The truth is, much of how self defense is taught, where people always seem to win the fight with their physical techniques, is likely a sure fire way to lose the fight to begin with.


Just because you may be physically losing at one point in an altercation, doesn’t mean you cannot come back and win. What will turn the tide is likely not going to be your physical technique in the moment (after all in that moment you losing physically anyway) but rather, what you say to yourself in that moment and how it in turn primes your body, or what you have drilled in moments cognitively when you are losing a fight, that will likely turn the tide!

One of the things that I am big on when teaching my own students to win in interpersonal violence, is to focus more on how they are engaging mentally with the training, than physically. I have seen people with crap technique win a fight not because of anything other than their mindset. Coming back to the article title then, No Fear: there’s likely no such thing, at least for normal healthy functioning human beings. Every normal person that encounters a situation where someone wants to physically hurt them will physiologically change in that very moment to deal with that threat. Those physiological changes may be become less pronounced with training, but they will likely never go away. The thing we then call ‘fear,’ is only our way of interpreting those physiological changes into description that makes sense to us, and others who we may want to tell about our experience (or for some, a convenient excuse for failure).

The thing to realize, as mentioned in the beginning of this article, is that those physiological changes are primers to survive violence. They are needed both to survive, but equally to eliminate the threat. What will be hard for some to swallow then is that just because you are feeling a certain way, doesn’t by default mean that it will end up badly. This is why, right now somewhere on the planet a person is being faced with someone who wants to physically hurt them, and they win out, even though they never took a day of martial arts training in their life. That person cognitively reframed that situation and decided “on this day I am not going to fucking die, and you are going to have to kill me to end this.” While all the while, just like anyone else who would be faced with a such a situation, this person who survives has all the physiological changes that someone else would in such a situation, except that other person gave up and this survivor didn’t.
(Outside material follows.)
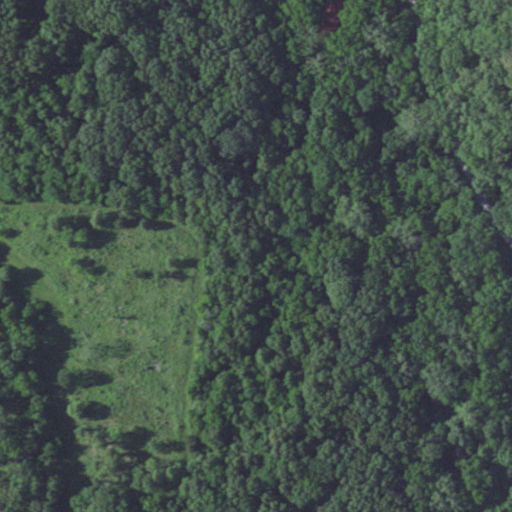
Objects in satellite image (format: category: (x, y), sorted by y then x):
road: (408, 0)
building: (339, 15)
road: (443, 127)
In other words, there is no overcoming ‘fear in the physiological sense’ but there is cognitive interpretive reframing of the ‘fear in the cognitive sense’. So, if you are training with someone who says they will teach you how to survive interpersonal violence, yet spends little or not time with you on your cognitive interpretive reframing of the experience of interpersonal violence, you may be fighting a losing battle. Like it or not, many times, learning how to defend yourself, may make things worse, not better.

As a parting note, imagine since childhood fear was defined differently, not as something bad to avoid at all costs, but rather needed to achieve success in anything. How would the world look then?